As we are preparing to celebrate the 250th birthday of our country, let’s ponder these many blessings and not concentrate too much on the real, yet not decisive, setbacks.

School Systems in China and US

Chinese and Americans reacted to lower birth rates in opposite ways. In Chinese people, this provoked a collective desire to wring every ounce of utility from the few children they do have, turning them into little productivity machines since daycare. Americans went in the opposite direction of over-coddling each child and raising precious little princesses of both sexes who often believe that editing down their endless whims is a terrible imposition

The contrast is clear in Lenora Chu’s book Little Soldiers. Both systems are ugly because they go to extremes. A child edited down by parents and teachers to the point where he is a cog with barely any individuality is as ugly as a child who never had to self-edit at all.

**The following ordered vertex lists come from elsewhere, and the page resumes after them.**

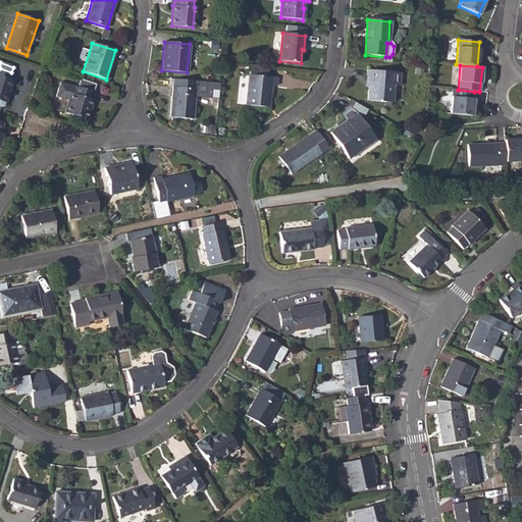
[(0,100),(5,102),(12,81),(11,80),(13,73),(11,72),(0,68),(0,100)]
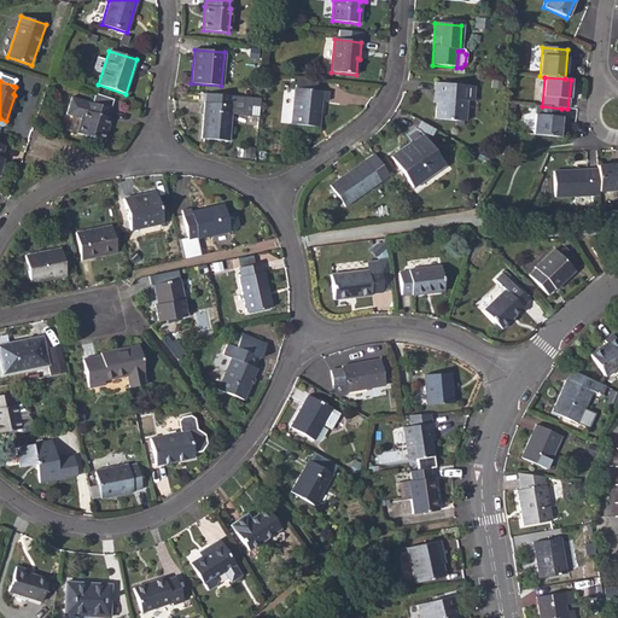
[(296,81),(295,89),(315,91),(316,82),(296,81)]
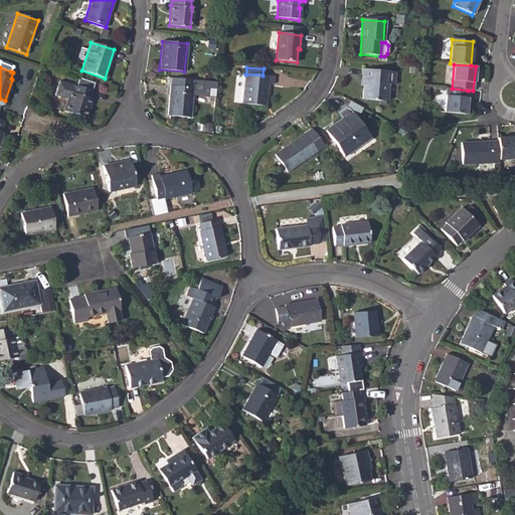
[(362,69),(361,79),(364,79),(363,87),(362,100),(386,102),(388,86),(394,86),(394,72),(362,69)]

One of the most striking chapters in the book is the one where Chu describes a math lesson in a Chinese school and at a school in Massachusetts. In the former, the teacher behaves like a prison guard, while in the latter, she literally crawls on the ground like a worm in subservience to her students. It’s interesting that both these school systems are a reaction to the same phenomenon of dropping birth rates. And they both stink.

Hot Potato Parenting

Somebody should make this prick switch homes every 3 to 4 days for a couple of years.

If anything, the children should stay in the same house, and the parents should switch in and out with all their stuff, etc., to prevent disruption for the children.

Obviously, I don’t support either strategy. A 50/50 custody is a dumb idea.